When I first started this site, I labeled my efforts here rhetorical masturbation and the metaphor is now even more appropriate. Like masturbation, blogging is not as much fun if you can’t finish.

My current wordy period and my previous policy of saving unfinished pieces for later revision have combined to produce a remarkable — albeit mostly digital — pile of bullshit that’s become too daunting to wade into, so I’ve spent the morning doing a purge, clearing out most of the stale ideas.

It is my intention, and hope, that I’ll now magically be able to write about any new ideas quickly and concisely. Perhaps not surprisingly, my mind, like my blog, is littered with the shards of past resolutions of just this sort.

Hopefully I’ll soon be posting more frequently again. For anyone interested, I’ve discovered that the RSS feed all the way at the bottom of the page actually works. So, rather than come here to see for yourself how lazy I am, it’s possible to subscribe and have any new posts show up in your e-mail just like spam advertisements for dick-bigger pills and Nigerian money laundering opportunities.

The Myth Of Altruism

Monday, January 4th, 2010

For many years I have carried around in my head an allegory of human time on earth. I can’t be arsed to look through my boxes and find it, but I’m pretty sure it comes from one of Carl Sagan’s books. In it, the age of the earth is represented by a hypothetical stack of sheets of paper from the earth to the moon, and the sum total of humanity is then represented by a single sheet of that paper.

It is a good, humbling image. Even more so when extrapolated down to the individual. A single human life is far less than a blink in time, yet as we study our own past we think of ourselves as ancient.

A long time ago — at least to us — back when all humans were still dark-skinned, mankind discovered farming and animal husbandry. The combination of those two discoveries allowed us to gradually take control of our own food cycle. All of modern civilization arises from the spare time created when we learned how to feed ourselves.

With our existence no longer simply a quest to stay alive, we were able to stop wandering and establish our own permanence. We created cities in which to live, languages with which to communicate and learn. We brought ourselves in from the wilderness.
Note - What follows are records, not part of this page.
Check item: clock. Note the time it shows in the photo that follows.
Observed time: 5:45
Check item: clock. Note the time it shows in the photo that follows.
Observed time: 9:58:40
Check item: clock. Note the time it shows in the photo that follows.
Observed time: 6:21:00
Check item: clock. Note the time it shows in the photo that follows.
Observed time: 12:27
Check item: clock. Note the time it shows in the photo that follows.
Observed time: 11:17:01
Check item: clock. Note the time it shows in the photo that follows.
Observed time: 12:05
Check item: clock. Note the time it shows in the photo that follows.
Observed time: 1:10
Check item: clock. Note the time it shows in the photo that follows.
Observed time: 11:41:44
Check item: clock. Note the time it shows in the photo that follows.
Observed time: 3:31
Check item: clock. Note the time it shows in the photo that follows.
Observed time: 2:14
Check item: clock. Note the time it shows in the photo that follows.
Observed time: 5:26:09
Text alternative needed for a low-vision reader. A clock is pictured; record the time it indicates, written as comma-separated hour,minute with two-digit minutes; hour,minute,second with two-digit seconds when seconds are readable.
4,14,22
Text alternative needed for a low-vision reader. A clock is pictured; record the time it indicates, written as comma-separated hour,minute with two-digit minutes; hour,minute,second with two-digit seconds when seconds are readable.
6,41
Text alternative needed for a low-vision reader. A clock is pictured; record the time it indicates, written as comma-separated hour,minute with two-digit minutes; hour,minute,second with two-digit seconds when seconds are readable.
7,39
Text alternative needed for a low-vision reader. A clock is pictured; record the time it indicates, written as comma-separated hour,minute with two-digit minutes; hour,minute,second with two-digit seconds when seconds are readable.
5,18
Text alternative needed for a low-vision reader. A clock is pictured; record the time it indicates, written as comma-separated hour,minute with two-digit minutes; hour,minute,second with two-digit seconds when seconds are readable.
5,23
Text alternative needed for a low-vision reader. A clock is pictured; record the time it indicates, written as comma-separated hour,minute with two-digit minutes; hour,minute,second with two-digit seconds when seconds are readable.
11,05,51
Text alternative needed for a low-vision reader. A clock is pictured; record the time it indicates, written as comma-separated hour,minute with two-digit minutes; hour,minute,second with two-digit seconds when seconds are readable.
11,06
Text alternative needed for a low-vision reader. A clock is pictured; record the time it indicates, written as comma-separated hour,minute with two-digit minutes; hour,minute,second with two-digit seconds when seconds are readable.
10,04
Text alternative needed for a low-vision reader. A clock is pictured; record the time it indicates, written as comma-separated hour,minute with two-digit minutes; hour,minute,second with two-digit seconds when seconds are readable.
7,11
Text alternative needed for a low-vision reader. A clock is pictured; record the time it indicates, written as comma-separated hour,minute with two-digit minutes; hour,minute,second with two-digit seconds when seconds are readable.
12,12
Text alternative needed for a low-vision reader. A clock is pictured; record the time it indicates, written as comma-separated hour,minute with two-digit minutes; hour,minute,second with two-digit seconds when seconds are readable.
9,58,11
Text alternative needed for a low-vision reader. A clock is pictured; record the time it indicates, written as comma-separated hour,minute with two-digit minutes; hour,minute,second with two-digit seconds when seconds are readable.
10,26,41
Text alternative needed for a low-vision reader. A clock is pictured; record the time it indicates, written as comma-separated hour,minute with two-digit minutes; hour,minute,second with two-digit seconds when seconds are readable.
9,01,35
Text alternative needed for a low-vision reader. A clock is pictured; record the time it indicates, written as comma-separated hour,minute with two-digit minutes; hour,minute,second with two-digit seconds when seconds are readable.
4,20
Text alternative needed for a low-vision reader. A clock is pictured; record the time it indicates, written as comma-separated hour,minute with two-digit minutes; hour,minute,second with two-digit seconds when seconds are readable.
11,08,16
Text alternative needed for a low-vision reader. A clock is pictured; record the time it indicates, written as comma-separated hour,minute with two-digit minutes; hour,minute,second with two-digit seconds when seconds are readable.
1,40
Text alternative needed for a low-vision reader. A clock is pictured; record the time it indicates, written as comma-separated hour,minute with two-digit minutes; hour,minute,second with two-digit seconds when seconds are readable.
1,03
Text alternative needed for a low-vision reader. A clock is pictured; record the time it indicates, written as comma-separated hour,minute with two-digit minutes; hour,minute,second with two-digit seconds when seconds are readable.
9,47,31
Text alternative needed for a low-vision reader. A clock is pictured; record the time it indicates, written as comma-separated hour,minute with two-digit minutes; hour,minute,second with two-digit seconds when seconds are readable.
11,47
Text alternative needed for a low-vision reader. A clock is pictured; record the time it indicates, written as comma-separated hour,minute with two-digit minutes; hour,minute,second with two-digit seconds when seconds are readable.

Unfortunately, we brought with us the violence native to our existence in that wilderness. As we were building civilization, we were also building armies and weapons of war. In northeastern Syria, at a place called Tell Brak, archeologists have spent years excavating one of the oldest and largest cities ever discovered. From Discover magazine:

Close examination reveals the settlement extending over an astonishing 136 acres in the period of 4200 to 3900 B.C., larger than other settlements of the time, with the sole exception of Uruk in southern Mesopotamia.

The site is rife with information about early urban civilization, and many discoveries are yet to be made. One of their latest finds is evidence of a mass slaughter, hundreds of bodies dumped into pits, nearly 6000 years ago.

The Sumerians seem benevolent in many of the images that they left behind, which depict feathered skirts, round faces, and shaved heads. Some artifacts had hinted at violence, but the new evidence from Brak shows that the conflict at the time of urbanization was at times appallingly brutal. When forensic scientists pieced together what took place during that bloody event, it was gruesome by any standard. The corpses of the losers in this conflict were left for weeks to rot in the sun, then dragged and shoved into shallow pits. The winners carved pointed sticks out of some of their enemies’ bones, slaughtered prize cows, feasted on roast beef, and tossed the scraps and plates on top of the decaying bodies.

Our concept of time is limited individually by our short lifespan and cumulatively by our brief total time of existence, so it is impossible to fix our own position (or course) on the evolutionary scale. There can be no sense of direction, but that’s never been a bar to speculation.

As for me, I take some small comfort in the fact that we have always been as bloodthirsty and incapable of compromise as we are now. Knowing full well that from within the confines of a single sheet of paper in a stack reaching to the moon, “always” is meaningless.